Feature request:
Aggregations that can count only parent documents with matching children documents.
I've been working on a BI system with ES 0.90 and we needed count "users" which have certain attributes, for instance let's say gender and star sign. A user is a parent-level document and the attributes are child documents.
From the sample above, we were doing so by creating a query for each combination of male / female and the star signs and querying individually, as one can imagine, this was slow, but the results are exactly what we want. We could run this in roughly 2 minutes.
We considered using the msearch query to get these results in a single query and we ended up with something similar to this: https://gist.github.com/chaos-generator/9133118
The sample above runs in 40 seconds give or take.

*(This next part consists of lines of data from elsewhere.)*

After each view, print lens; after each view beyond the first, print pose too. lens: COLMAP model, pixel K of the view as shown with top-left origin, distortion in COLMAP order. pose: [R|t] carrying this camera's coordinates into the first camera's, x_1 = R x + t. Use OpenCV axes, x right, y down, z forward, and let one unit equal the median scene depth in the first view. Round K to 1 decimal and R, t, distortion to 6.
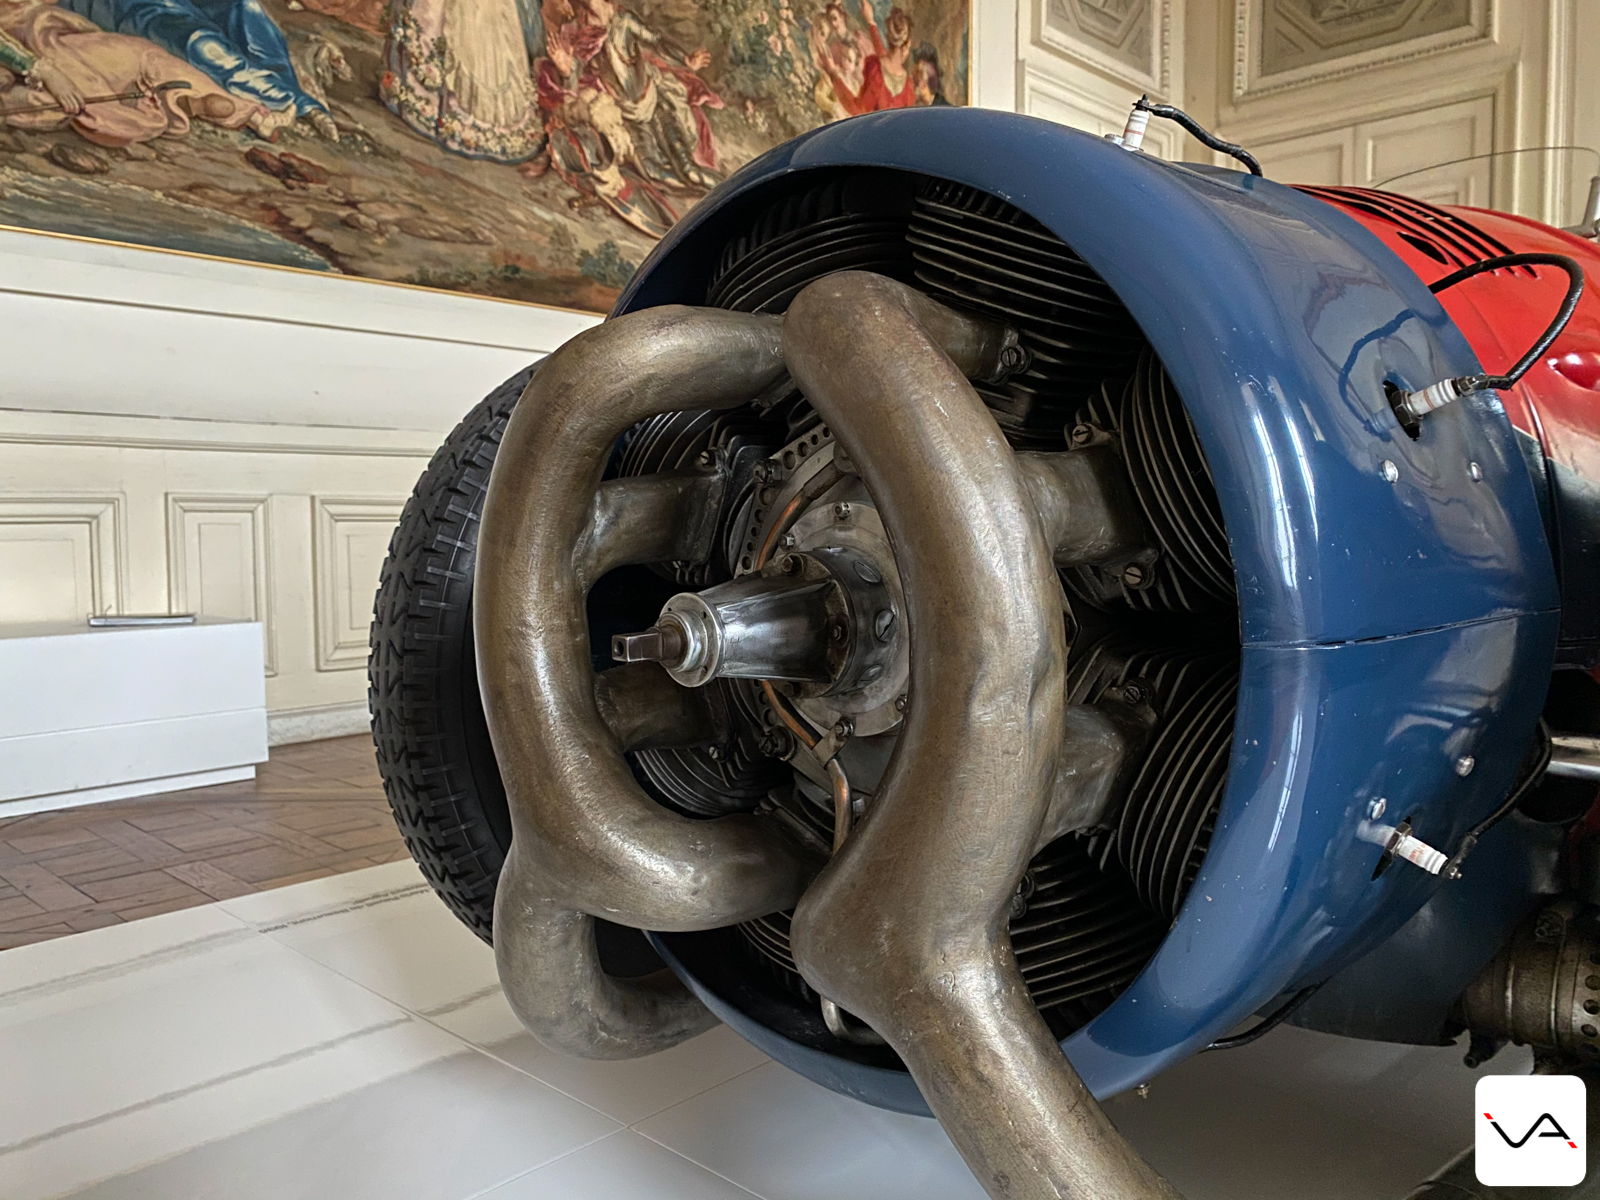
lens RADIAL K [[1212.4, 0, 771.0], [0, 1212.4, 596.6], [0, 0, 1]] dist [0.020427, -0.025694]
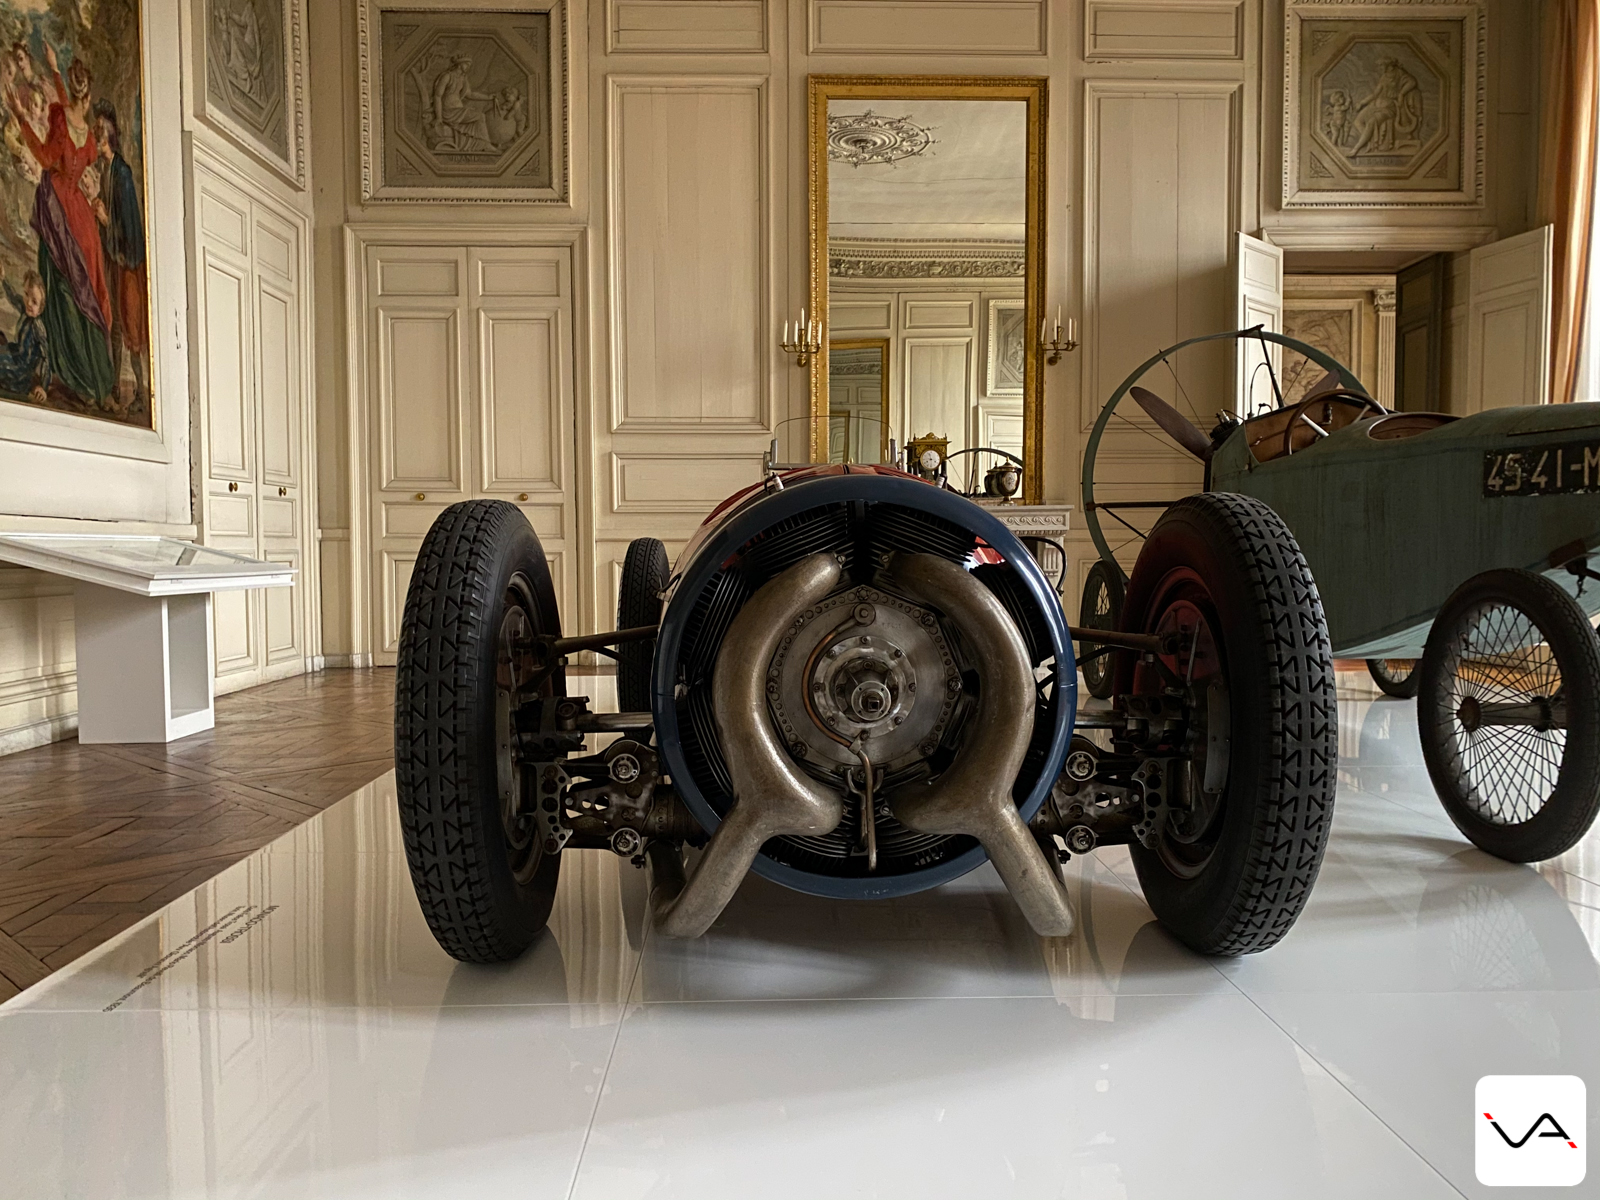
lens RADIAL K [[1212.4, 0, 800.7], [0, 1212.4, 600.1], [0, 0, 1]] dist [0.020427, -0.025694]
pose [[0.692513, -0.032094, 0.720692, -0.256546], [0.053880, 0.998521, -0.007307, -0.019114], [-0.719391, 0.043891, 0.693217, -0.081871]]
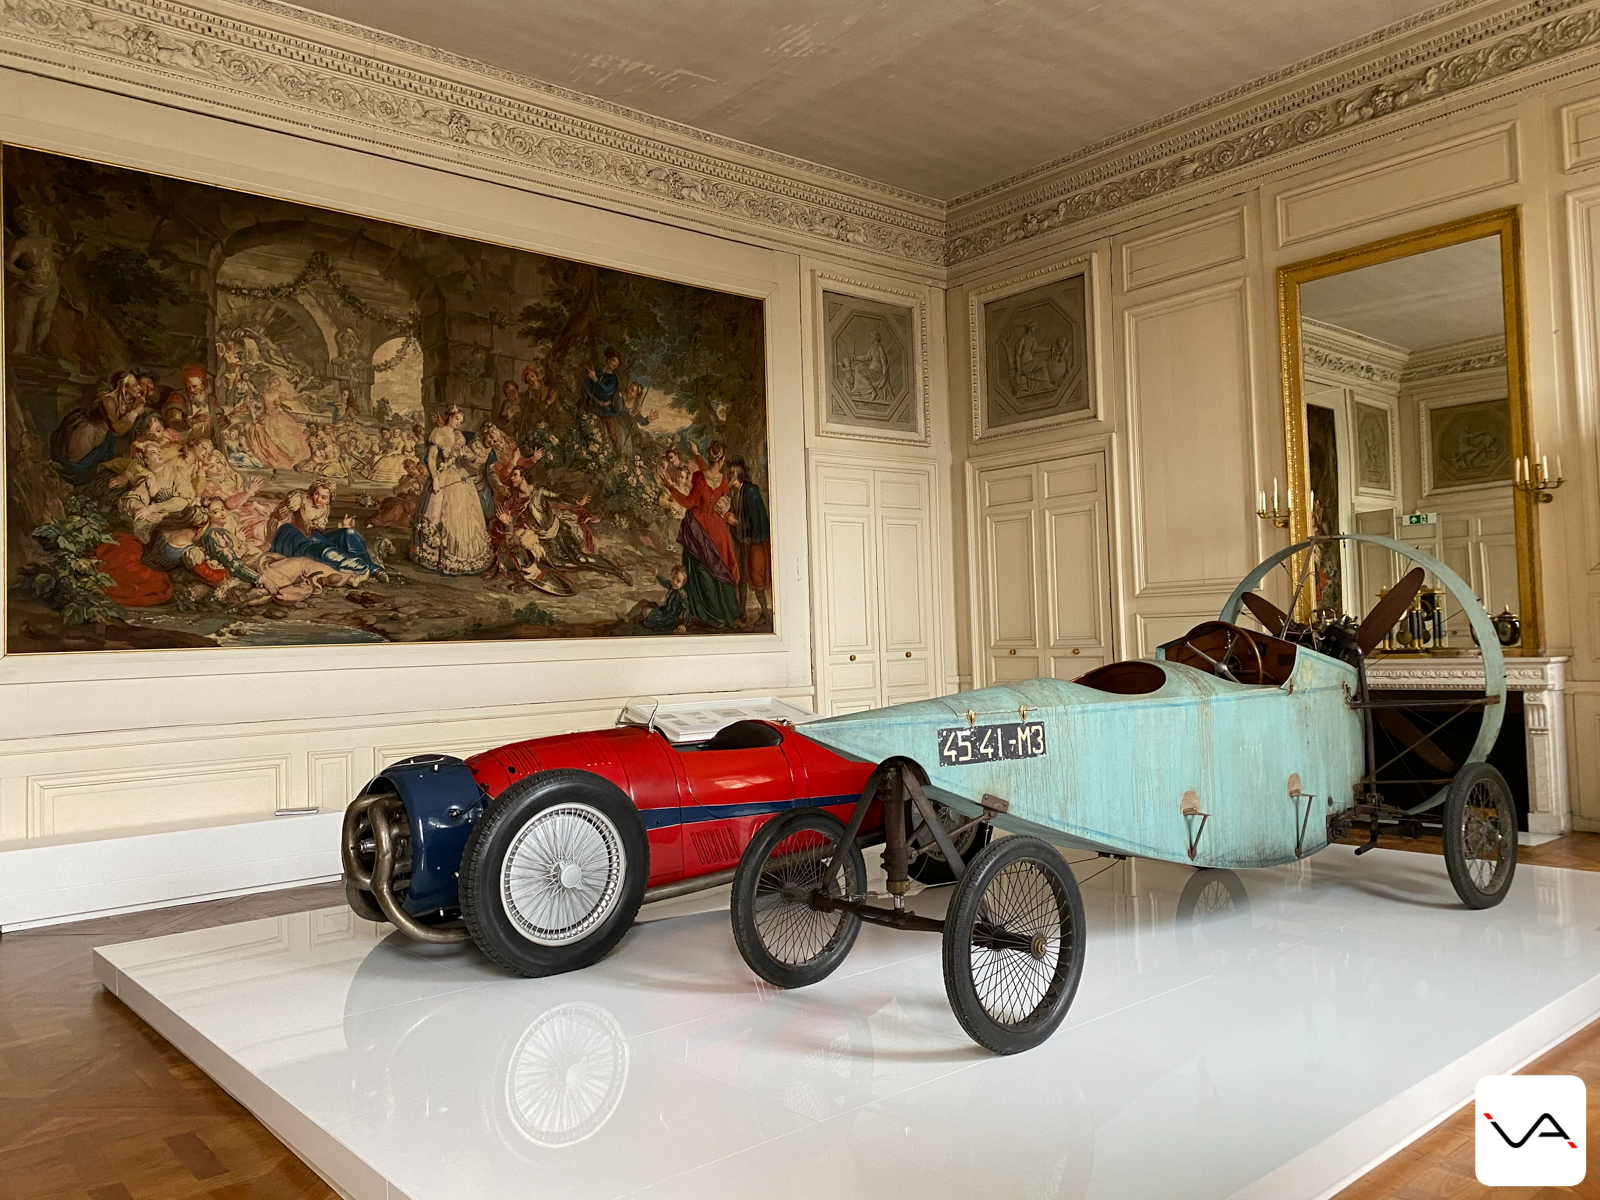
lens RADIAL K [[1212.4, 0, 798.7], [0, 1212.4, 584.1], [0, 0, 1]] dist [0.020427, -0.025694]
pose [[0.994483, -0.034789, -0.098956, 0.482372], [0.023621, 0.993442, -0.111868, -0.090705], [0.102199, 0.108914, 0.988784, -0.881518]]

And along came elastic search 1.0.0 and now we have aggregations, so we simplified our query to this: https://gist.github.com/chaos-generator/9133139
This runs lightning fast and we get the results in 200ms on average, which is ideal for us, BUT we get the total number of documents with the attributes, rather than the count on the parent documents.
Our problem, as you can see in the msearch gist, is that we have a parent level document and child documents, which would only be updated if another document with the exact same attributes came in, this means that a parent level user document can have three child documents that will have gender and star sign, but I only want to count the parent document, rather than each individual child document.
As we don't know in advance the attributes our users will be searching, we cannot use a script in index time to help us do this aggregation. We tried to use a script in search time like this: https://gist.github.com/chaos-generator/9133321 , but it didn't work as we wanted too:
You can use this gist to simulate the issue we have: https://gist.github.com/chaos-generator/9143655
Hi @martijnvg and @clintongormley, please, any update regarding the possibility to implement this feature? Is it feasible?
We strongly need this feature as we currently duplicate all the child data into the parent, just to be able to perform the parent aggregation.
Hi @gmenegatti
Currently the parent aggregation is stalled - we ran into a significant barrier to implementation. It may be that we end up reimplementing parent-child completely using a different design, so I'm going to leave this ticket open so that we can revisit it later.
Hi @chaos-generator
While the parent aggregation is not supported, you can use the cardinality aggregation on the _parent field to get an estimated count of matching parents. Here's an example based on the gist you provided:
PUT /my_test/user/1
{
"user_id": "1",
"user_name": "John Smith"
}
PUT /my_test/personal_data/_mapping
{
"personal_data": {
"_parent": {
"type": "user"
}
}
}
PUT /my_test/personal_data/2?parent=1
{
"gender": "male",
"sign": "LEO",
"DOB": "1979-01-01"
}
PUT /my_test/personal_data/3?parent=1
{
"gender": "male",
"sign": "LEO"
}
PUT /my_test/user/4
{
"user_id": "1",
"user_name": "Jane Smith"
}
PUT /my_test/personal_data/5?parent=4
{
"gender": "female",
"sign": "LEO",
"DOB": "1979-01-01"
}
PUT /my_test/personal_data/6?parent=4
{
"gender": "female",
"sign": "LEO"
}
GET /my_test/_msearch?pretty=true
{}
{"size":0,"query":{"bool":{"must":[{"has_child":{"type":"personal_data","query":{"match":{"gender":"male"}}}},{"has_child":{"type":"personal_data","query":{"match":{"sign":"LEO"}}}}]}}}
{}
{"size":0,"query":{"bool":{"must":[{"has_child":{"type":"personal_data","query":{"match":{"gender":"female"}}}},{"has_child":{"type":"personal_data","query":{"match":{"sign":"LEO"}}}}]}}}
GET /_search?search_type=count
{
"aggs": {
"gender": {
"terms": {
"field": "gender"
},
"aggs": {
"sign": {
"terms": {
"field": "sign"
},
"aggs": {
"parents": {
"cardinality": {
"field": "_parent"
}
}
}
}
}
}
}
}
Hi @clintongormley
Now that the Parent/Child code was refactored, do you think this can move forward or it will still be stalled?
Thanks
Hi @gmenegatti
I'm afraid that this aggregator still suffers from the same problem as before the parent/child refactoring.
It is unlikely that we're going to be able to implement a parent aggregation, which steps up from the child aggregation, so I'm going to close this.